[Start of Attachment]

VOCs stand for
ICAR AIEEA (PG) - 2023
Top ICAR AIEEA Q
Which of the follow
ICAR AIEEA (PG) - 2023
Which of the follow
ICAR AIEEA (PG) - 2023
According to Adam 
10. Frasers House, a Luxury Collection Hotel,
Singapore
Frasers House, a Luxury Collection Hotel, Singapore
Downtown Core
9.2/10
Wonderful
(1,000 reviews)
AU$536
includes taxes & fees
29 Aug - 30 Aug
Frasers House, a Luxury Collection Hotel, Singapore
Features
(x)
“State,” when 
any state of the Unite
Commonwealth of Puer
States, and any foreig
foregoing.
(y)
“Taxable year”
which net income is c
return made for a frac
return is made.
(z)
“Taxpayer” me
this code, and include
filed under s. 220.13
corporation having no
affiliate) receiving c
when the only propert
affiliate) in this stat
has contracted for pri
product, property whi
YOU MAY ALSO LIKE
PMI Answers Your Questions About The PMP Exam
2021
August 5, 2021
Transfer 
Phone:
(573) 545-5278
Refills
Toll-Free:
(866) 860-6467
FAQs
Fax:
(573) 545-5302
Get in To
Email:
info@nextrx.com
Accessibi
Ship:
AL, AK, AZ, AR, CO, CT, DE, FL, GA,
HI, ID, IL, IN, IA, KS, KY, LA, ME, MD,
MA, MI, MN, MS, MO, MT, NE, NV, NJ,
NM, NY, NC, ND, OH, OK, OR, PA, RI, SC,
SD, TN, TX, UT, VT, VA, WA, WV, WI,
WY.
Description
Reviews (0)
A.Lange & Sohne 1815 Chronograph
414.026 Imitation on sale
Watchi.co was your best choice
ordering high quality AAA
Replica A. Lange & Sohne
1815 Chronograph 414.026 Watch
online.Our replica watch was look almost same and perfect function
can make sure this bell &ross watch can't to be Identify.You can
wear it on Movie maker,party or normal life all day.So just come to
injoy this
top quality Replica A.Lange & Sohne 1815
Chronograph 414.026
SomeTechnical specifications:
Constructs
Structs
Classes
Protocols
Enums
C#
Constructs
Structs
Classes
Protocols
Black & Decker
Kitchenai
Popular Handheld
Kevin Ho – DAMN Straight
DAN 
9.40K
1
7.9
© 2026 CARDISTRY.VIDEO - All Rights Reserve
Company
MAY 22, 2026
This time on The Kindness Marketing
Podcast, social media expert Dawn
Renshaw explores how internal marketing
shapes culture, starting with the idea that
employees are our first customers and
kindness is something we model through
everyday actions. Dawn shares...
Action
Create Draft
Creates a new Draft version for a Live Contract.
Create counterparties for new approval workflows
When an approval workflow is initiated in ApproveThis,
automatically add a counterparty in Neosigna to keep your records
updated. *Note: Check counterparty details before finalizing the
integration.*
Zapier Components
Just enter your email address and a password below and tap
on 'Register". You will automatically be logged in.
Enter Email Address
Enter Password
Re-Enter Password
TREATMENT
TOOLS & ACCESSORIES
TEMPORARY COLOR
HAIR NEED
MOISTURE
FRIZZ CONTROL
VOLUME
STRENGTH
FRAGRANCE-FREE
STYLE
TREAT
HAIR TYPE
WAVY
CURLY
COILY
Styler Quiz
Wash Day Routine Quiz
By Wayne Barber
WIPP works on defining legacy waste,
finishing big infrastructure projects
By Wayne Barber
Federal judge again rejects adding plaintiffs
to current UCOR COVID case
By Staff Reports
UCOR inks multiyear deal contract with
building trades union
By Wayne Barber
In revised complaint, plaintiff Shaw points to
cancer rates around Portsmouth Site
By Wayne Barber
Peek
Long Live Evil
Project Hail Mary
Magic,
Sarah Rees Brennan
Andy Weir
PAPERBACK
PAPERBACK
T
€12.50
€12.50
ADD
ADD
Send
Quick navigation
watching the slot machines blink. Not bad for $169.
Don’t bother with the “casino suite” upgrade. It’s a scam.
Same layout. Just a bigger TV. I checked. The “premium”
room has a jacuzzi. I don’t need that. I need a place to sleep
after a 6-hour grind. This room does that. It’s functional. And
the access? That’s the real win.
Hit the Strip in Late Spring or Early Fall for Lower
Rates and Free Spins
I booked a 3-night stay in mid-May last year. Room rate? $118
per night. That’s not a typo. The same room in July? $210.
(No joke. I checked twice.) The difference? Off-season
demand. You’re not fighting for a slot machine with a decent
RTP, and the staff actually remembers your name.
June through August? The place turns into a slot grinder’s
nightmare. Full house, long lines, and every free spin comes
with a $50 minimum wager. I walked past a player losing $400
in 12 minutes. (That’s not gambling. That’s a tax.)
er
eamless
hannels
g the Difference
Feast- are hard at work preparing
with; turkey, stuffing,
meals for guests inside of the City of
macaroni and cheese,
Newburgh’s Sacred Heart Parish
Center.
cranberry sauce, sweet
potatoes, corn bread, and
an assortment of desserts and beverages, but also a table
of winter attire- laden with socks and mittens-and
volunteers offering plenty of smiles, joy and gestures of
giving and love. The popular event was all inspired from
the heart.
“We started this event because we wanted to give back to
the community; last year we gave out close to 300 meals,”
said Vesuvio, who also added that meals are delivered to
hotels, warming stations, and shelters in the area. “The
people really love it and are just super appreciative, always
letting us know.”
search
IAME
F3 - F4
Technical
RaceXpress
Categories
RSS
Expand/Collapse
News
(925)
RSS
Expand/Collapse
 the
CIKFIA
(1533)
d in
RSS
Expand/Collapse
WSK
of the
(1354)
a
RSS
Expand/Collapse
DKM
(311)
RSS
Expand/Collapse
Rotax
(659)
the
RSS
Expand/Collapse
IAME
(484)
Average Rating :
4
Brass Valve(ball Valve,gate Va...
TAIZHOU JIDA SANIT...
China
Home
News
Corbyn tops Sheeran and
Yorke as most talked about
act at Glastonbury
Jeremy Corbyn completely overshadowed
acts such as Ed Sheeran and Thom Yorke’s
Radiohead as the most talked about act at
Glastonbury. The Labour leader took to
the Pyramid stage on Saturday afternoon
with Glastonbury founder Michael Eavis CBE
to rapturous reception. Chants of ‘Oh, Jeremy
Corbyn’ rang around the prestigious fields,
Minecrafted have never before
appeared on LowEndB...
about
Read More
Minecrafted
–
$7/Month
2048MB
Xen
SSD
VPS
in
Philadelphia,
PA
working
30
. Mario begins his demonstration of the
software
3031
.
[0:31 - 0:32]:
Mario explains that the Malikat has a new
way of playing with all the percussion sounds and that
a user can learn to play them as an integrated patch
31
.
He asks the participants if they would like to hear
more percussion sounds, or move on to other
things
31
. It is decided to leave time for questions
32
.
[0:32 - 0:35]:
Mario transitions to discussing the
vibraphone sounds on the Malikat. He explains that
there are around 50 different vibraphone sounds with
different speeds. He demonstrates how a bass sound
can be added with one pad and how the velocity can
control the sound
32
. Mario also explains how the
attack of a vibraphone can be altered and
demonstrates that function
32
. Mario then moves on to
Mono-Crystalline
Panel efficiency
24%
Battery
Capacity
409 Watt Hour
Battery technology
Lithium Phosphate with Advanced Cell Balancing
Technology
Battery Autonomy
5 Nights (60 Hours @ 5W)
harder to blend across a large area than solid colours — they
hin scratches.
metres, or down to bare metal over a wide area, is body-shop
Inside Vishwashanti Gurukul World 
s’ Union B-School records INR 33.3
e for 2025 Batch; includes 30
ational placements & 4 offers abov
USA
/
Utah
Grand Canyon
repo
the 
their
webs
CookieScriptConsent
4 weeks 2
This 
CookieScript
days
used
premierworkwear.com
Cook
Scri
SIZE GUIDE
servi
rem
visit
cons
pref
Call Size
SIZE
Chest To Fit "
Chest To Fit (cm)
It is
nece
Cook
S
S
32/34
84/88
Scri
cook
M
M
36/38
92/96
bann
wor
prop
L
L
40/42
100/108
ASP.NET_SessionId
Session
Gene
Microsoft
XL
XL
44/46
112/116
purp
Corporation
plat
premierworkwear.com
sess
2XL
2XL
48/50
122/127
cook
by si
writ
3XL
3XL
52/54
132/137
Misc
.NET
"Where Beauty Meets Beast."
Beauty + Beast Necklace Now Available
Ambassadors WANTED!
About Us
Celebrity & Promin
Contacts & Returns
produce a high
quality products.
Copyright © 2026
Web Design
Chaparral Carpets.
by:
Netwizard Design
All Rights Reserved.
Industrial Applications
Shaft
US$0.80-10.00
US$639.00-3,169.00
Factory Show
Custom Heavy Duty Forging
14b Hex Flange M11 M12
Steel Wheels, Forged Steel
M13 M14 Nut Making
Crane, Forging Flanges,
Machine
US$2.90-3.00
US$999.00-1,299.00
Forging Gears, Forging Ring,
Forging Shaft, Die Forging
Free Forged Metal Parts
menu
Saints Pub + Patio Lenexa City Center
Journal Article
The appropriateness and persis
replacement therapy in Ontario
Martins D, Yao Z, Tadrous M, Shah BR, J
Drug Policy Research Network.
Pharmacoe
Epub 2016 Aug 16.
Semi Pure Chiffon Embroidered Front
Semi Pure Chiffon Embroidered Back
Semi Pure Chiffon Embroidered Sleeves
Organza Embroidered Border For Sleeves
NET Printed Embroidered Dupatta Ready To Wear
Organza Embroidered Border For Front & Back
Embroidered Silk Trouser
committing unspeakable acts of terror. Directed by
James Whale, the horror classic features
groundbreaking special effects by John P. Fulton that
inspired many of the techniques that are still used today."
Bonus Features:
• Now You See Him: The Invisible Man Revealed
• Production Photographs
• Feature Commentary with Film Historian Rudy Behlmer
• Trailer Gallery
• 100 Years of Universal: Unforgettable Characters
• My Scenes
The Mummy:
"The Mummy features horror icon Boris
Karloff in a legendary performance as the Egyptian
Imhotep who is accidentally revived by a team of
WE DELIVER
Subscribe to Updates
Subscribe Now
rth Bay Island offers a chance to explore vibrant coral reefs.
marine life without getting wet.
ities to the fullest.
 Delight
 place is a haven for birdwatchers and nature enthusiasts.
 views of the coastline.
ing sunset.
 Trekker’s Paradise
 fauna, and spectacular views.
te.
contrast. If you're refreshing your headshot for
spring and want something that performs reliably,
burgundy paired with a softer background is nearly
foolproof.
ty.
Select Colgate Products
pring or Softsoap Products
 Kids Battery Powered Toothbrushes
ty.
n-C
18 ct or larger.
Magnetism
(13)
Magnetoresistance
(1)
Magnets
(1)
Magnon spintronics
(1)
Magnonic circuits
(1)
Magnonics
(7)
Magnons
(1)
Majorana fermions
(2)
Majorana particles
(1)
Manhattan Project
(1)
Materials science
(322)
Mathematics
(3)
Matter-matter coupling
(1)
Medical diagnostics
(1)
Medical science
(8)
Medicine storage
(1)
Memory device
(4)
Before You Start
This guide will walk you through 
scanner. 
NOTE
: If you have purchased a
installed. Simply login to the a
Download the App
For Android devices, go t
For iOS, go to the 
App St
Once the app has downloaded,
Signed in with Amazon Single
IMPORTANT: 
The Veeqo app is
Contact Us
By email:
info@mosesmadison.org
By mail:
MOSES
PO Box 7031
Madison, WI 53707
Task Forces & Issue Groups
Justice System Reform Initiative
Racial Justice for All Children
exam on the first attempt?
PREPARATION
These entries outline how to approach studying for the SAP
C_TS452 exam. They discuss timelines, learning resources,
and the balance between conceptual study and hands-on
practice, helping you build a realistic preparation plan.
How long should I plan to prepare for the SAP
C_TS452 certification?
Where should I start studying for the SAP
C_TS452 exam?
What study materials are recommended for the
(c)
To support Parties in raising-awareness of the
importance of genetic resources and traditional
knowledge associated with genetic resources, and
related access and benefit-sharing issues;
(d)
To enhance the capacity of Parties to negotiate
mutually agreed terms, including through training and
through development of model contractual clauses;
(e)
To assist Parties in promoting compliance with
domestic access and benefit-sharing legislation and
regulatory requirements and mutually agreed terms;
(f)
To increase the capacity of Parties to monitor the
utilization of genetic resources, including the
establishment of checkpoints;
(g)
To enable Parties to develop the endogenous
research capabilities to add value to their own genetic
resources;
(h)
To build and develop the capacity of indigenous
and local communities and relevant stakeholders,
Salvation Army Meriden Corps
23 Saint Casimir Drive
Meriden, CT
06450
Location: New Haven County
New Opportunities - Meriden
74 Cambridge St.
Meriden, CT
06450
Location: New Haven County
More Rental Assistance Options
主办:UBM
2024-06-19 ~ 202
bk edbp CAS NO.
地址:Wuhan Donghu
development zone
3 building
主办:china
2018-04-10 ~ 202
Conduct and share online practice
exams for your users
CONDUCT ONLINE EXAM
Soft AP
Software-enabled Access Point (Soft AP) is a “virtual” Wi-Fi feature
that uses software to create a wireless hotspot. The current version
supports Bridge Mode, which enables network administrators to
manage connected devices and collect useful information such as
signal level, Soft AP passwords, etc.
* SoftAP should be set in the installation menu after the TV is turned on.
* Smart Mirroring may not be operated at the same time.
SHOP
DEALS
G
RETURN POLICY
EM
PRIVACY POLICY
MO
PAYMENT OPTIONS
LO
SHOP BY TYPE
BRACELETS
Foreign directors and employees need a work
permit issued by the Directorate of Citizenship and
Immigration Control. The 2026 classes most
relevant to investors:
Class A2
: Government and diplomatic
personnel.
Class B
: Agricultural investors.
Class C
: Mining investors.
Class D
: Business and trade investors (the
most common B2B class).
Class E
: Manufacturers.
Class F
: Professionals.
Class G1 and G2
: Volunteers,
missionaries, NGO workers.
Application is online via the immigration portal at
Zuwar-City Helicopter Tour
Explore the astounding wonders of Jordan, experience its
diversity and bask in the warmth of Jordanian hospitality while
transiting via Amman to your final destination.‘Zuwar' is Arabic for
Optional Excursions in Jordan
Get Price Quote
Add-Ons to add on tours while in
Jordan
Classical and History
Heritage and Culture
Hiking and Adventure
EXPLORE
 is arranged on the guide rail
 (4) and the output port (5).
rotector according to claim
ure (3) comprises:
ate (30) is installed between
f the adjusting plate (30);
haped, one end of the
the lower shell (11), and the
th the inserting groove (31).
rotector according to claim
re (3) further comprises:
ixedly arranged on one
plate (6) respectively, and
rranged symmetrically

[End of Attachment]

Brief: Every line above that includes the word "Battery" must appear in the answer.

Written response:
Battery
Battery technology
Battery Autonomy
 Kids Battery Powered Toothbrushes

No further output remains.